Avaliar: reunir a liderança da EBD para avaliar o momento atual e identificar o
pontos fortes e fracos.
a.
Entrevistar o pastor para identificar sua visão sobre EBD.
b.
Desenvolver um formulário de pesquisa onde professor e aluno podem expressar
suas opiniões sobre a administração da EBD, sua estrutura (horário, salas,
abertura e encerramento, divisão em departamentos e classes por faixa-etária,
etc), literatura, e também colher sugestões.
c.
Com cuidado e sensibilidade, desenvolver um formulário para que o aluno avalie
o trabalho do professor ao final do trimestre.
d.
O aluno também deve ser avaliado pelo professor para verificar a aprendizagem
do mês ou trimestre. (Deve-se evitar perguntas objetivas que provocam respostas
que foram memorizadas.)
e.Incentivar
a auto avaliação do aluno e do professor.
2.
Planejar: Reunir o Conselho da EBD para que a partir das informações coletadas,
identificar as necessidades, redefinir a estrutura a ser utilizada, estabelecer
alvos, definir estratégias e o cronograma de execução. Se for necessário nomear
uma comissão para estudar e sugerir o currículo, mas que seja receptiva a
coletar sugestões de professores e alunos. O currículo deve ser flexível e com
alternativas para alunos e professores.
3.Orientar:
Cada pessoa que atua na EBD(diretor, professor, secretários, líderes de
integração) precisa estar segura sobre as tarefas que terá que realizar. Muitas
vezes é mais produtivo orientar individualmente e acompanhá-las em suas
dificuldades.

:: LISTA DE REGISTROS ::
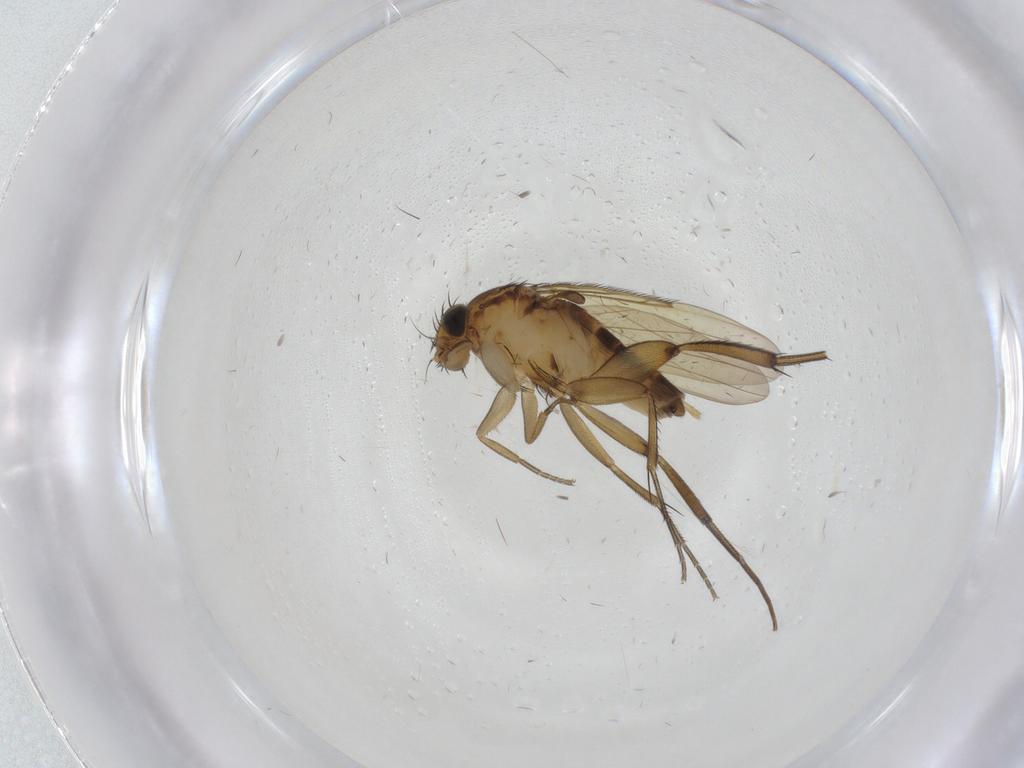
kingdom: Animalia
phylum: Arthropoda
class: Insecta
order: Diptera
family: Phoridae
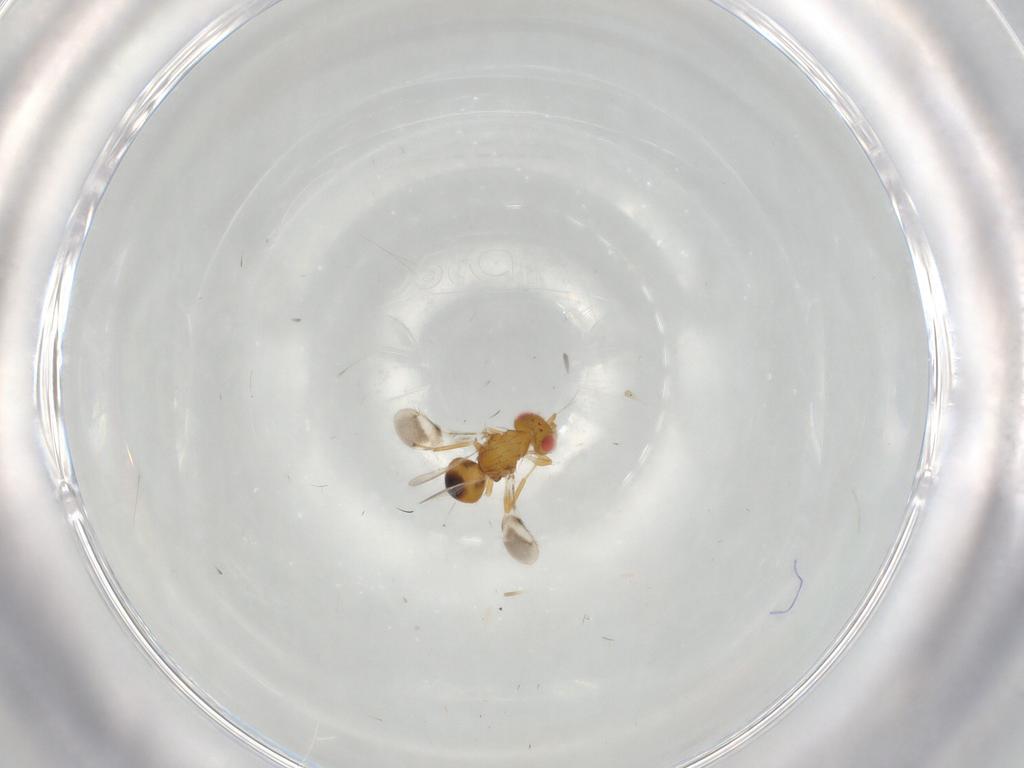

:: TAREFAS A FAZER ::
[1] De acordo com o texto sobre a EBD, quem deve ser entrevistado para identificar sua visão sobre a EBD?
[2] Transcreva do texto sobre a EBD o trecho que se abre com as palavras contendo "e.Incentivar" e se fecha com "alunos e professores.".

:: RESPOSTAS EM ORDEM ::
[1] O pastor deve ser entrevistado.

[2]
e.Incentivar
a auto avaliação do aluno e do professor.
2.
Planejar: Reunir o Conselho da EBD para que a partir das informações coletadas,
identificar as necessidades, redefinir a estrutura a ser utilizada, estabelecer
alvos, definir estratégias e o cronograma de execução. Se for necessário nomear
uma comissão para estudar e sugerir o currículo, mas que seja receptiva a
coletar sugestões de professores e alunos. O currículo deve ser flexível e com
alternativas para alunos e professores.